### [Aim of the task]
Reproduce each of the following lines word for word, without any alteration.

### [Records shown]

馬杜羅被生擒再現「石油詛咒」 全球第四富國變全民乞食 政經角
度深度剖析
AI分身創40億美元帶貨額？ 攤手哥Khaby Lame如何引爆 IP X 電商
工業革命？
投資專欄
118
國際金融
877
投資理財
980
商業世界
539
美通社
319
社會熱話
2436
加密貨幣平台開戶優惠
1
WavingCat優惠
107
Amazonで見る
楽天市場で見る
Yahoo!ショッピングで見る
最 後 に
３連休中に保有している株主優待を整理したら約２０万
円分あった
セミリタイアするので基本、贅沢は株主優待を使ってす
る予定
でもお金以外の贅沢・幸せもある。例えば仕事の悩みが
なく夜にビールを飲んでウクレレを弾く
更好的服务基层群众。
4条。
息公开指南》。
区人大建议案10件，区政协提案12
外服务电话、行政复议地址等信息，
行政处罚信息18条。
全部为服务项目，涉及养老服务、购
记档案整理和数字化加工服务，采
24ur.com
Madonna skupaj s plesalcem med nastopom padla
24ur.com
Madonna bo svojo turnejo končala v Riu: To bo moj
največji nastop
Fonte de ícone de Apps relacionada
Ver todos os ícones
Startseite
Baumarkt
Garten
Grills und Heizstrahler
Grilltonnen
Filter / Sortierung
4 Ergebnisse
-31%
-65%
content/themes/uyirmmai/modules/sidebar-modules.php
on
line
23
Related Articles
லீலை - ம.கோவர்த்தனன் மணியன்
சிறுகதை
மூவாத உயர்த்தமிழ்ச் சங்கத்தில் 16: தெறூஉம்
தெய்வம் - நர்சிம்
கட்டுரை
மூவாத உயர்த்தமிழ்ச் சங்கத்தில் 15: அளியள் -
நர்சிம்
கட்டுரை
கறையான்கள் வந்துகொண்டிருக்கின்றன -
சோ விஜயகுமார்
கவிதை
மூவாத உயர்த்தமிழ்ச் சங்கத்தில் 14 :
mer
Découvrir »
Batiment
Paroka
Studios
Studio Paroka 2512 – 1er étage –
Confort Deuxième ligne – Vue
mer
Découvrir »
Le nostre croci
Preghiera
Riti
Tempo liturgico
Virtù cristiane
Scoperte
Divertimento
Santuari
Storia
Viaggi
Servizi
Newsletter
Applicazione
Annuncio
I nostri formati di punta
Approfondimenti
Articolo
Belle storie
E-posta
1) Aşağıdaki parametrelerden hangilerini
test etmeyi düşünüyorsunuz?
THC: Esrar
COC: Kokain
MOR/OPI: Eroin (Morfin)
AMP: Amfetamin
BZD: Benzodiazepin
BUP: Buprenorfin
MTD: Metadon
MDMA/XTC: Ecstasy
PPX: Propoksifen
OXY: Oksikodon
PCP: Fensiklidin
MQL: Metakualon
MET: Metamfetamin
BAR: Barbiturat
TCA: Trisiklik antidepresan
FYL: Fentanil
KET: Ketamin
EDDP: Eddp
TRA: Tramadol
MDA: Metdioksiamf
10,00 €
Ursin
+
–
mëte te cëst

### [Answer to this task]
馬杜羅被生擒再現「石油詛咒」 全球第四富國變全民乞食 政經角
度深度剖析
AI分身創40億美元帶貨額？ 攤手哥Khaby Lame如何引爆 IP X 電商
工業革命？
投資專欄
118
國際金融
877
投資理財
980
商業世界
539
美通社
319
社會熱話
2436
加密貨幣平台開戶優惠
1
WavingCat優惠
107
Amazonで見る
楽天市場で見る
Yahoo!ショッピングで見る
最 後 に
３連休中に保有している株主優待を整理したら約２０万
円分あった
セミリタイアするので基本、贅沢は株主優待を使ってす
る予定
でもお金以外の贅沢・幸せもある。例えば仕事の悩みが
なく夜にビールを飲んでウクレレを弾く
更好的服务基层群众。
4条。
息公开指南》。
区人大建议案10件，区政协提案12
外服务电话、行政复议地址等信息，
行政处罚信息18条。
全部为服务项目，涉及养老服务、购
记档案整理和数字化加工服务，采
24ur.com
Madonna skupaj s plesalcem med nastopom padla
24ur.com
Madonna bo svojo turnejo končala v Riu: To bo moj
največji nastop
Fonte de ícone de Apps relacionada
Ver todos os ícones
Startseite
Baumarkt
Garten
Grills und Heizstrahler
Grilltonnen
Filter / Sortierung
4 Ergebnisse
-31%
-65%
content/themes/uyirmmai/modules/sidebar-modules.php
on
line
23
Related Articles
லீலை - ம.கோவர்த்தனன் மணியன்
சிறுகதை
மூவாத உயர்த்தமிழ்ச் சங்கத்தில் 16: தெறூஉம்
தெய்வம் - நர்சிம்
கட்டுரை
மூவாத உயர்த்தமிழ்ச் சங்கத்தில் 15: அளியள் -
நர்சிம்
கட்டுரை
கறையான்கள் வந்துகொண்டிருக்கின்றன -
சோ விஜயகுமார்
கவிதை
மூவாத உயர்த்தமிழ்ச் சங்கத்தில் 14 :
mer
Découvrir »
Batiment
Paroka
Studios
Studio Paroka 2512 – 1er étage –
Confort Deuxième ligne – Vue
mer
Découvrir »
Le nostre croci
Preghiera
Riti
Tempo liturgico
Virtù cristiane
Scoperte
Divertimento
Santuari
Storia
Viaggi
Servizi
Newsletter
Applicazione
Annuncio
I nostri formati di punta
Approfondimenti
Articolo
Belle storie
E-posta
1) Aşağıdaki parametrelerden hangilerini
test etmeyi düşünüyorsunuz?
THC: Esrar
COC: Kokain
MOR/OPI: Eroin (Morfin)
AMP: Amfetamin
BZD: Benzodiazepin
BUP: Buprenorfin
MTD: Metadon
MDMA/XTC: Ecstasy
PPX: Propoksifen
OXY: Oksikodon
PCP: Fensiklidin
MQL: Metakualon
MET: Metamfetamin
BAR: Barbiturat
TCA: Trisiklik antidepresan
FYL: Fentanil
KET: Ketamin
EDDP: Eddp
TRA: Tramadol
MDA: Metdioksiamf
10,00 €
Ursin
+
–
mëte te cëst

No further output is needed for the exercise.